| DATASET ENTRIES |
- - -
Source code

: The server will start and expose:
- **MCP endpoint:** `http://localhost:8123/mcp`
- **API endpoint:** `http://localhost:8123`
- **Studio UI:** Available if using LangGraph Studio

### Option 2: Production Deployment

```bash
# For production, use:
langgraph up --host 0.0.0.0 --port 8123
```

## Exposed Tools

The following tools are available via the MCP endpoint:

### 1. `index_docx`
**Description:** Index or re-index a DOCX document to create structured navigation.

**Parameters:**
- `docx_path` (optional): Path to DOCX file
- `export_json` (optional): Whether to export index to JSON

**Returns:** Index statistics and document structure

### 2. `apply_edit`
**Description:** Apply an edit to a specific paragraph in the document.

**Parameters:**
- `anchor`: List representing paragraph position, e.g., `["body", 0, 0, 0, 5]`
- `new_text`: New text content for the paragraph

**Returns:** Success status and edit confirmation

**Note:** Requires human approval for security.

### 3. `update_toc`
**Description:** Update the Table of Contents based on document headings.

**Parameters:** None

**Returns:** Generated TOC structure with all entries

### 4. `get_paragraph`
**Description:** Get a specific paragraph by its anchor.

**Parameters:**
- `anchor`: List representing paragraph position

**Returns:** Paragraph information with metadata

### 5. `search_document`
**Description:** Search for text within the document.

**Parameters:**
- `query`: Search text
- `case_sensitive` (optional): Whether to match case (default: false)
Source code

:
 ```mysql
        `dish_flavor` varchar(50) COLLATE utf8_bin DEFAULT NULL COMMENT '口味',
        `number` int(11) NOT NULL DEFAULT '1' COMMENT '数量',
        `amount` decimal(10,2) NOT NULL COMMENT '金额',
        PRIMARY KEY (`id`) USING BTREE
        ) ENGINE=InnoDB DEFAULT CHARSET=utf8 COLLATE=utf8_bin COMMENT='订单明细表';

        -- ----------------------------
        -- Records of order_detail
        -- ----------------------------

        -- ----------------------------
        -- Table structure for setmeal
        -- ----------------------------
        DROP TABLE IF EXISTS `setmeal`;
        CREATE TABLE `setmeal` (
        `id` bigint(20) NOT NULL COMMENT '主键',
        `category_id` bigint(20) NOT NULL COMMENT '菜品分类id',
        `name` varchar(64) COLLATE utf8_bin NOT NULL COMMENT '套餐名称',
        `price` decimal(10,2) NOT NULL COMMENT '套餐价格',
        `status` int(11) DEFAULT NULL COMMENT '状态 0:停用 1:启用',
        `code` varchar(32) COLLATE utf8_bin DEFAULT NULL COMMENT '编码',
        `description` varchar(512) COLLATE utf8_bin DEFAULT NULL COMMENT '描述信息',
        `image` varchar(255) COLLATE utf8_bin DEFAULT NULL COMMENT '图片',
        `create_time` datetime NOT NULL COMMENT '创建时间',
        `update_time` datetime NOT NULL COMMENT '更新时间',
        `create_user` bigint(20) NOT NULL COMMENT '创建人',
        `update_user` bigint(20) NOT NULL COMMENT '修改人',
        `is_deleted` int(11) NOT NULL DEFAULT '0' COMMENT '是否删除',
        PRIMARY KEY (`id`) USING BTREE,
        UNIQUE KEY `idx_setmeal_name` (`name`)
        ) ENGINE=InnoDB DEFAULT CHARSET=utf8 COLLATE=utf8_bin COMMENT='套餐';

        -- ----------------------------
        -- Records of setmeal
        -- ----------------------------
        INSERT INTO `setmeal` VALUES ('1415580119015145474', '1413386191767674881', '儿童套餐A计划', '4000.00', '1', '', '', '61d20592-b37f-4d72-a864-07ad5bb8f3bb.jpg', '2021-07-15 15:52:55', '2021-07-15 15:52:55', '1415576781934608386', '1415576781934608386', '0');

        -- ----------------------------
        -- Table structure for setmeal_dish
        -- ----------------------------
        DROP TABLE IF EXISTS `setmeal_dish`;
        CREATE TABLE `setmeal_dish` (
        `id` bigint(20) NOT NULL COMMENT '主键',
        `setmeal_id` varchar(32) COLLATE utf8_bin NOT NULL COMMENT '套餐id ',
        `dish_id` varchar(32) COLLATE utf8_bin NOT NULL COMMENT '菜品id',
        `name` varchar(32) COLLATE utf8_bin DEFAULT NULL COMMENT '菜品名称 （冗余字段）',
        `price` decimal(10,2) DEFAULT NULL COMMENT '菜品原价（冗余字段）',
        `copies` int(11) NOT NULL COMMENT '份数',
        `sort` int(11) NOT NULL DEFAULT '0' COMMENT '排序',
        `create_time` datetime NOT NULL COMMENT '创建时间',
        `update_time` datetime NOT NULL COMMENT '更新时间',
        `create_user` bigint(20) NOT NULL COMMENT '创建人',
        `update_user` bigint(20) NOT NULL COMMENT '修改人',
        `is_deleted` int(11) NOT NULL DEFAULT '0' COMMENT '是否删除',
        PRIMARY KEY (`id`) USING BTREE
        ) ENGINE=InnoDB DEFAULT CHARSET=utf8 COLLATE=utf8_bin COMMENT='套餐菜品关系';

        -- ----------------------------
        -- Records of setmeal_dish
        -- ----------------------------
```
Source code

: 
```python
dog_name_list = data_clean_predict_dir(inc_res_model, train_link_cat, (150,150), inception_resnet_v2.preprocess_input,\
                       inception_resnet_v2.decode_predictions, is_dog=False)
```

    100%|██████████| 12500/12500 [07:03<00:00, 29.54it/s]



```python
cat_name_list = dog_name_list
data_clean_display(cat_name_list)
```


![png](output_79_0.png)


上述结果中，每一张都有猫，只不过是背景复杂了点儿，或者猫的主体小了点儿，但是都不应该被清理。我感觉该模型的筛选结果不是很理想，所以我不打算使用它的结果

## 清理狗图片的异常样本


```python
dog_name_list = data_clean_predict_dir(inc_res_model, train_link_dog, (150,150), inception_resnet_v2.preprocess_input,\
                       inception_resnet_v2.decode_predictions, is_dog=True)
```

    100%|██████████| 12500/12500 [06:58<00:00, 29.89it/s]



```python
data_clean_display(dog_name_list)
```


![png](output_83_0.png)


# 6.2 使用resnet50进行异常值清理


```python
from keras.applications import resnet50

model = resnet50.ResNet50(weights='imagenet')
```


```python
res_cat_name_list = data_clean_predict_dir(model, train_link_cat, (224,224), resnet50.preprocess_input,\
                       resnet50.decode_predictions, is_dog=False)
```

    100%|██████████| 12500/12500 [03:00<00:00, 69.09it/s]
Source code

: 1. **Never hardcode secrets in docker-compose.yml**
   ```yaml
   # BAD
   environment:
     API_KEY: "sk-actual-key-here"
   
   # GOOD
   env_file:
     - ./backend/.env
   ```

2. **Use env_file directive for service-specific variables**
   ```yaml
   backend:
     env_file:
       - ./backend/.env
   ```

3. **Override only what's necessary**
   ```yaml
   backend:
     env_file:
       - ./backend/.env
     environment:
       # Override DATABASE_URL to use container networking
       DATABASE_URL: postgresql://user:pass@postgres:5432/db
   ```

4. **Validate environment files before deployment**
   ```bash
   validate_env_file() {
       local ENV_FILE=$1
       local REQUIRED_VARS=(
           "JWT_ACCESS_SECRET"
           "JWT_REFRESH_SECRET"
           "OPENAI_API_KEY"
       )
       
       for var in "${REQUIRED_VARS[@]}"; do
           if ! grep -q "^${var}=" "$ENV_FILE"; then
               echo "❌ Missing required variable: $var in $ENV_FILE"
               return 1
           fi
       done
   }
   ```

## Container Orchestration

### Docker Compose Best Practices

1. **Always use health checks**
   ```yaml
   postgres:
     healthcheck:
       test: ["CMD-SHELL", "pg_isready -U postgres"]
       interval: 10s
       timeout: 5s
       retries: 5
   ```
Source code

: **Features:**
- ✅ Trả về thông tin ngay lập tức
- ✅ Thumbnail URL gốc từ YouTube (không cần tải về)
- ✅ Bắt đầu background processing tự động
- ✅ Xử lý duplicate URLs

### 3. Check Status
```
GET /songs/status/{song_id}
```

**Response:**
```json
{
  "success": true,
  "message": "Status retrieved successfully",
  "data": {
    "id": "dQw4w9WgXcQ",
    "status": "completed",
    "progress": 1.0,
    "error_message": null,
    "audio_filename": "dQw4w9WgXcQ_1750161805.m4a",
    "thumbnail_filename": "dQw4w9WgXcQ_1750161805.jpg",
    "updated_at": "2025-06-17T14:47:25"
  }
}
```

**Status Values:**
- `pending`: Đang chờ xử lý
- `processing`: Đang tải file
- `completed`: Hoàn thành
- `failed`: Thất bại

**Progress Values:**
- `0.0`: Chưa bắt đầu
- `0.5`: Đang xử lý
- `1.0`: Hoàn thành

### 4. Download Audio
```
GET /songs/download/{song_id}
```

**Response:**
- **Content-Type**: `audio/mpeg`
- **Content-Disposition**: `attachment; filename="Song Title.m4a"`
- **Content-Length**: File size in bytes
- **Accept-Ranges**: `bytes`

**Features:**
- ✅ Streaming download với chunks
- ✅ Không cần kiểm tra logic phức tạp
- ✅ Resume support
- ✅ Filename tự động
- - -
| WORK TO BE COMPLETED |
Lines that contain the string "postgres" should be copied from the material above.

| WRITTEN SOLUTION |
       DATABASE_URL: postgresql://user:pass@postgres:5432/db
   postgres:
       test: ["CMD-SHELL", "pg_isready -U postgres"]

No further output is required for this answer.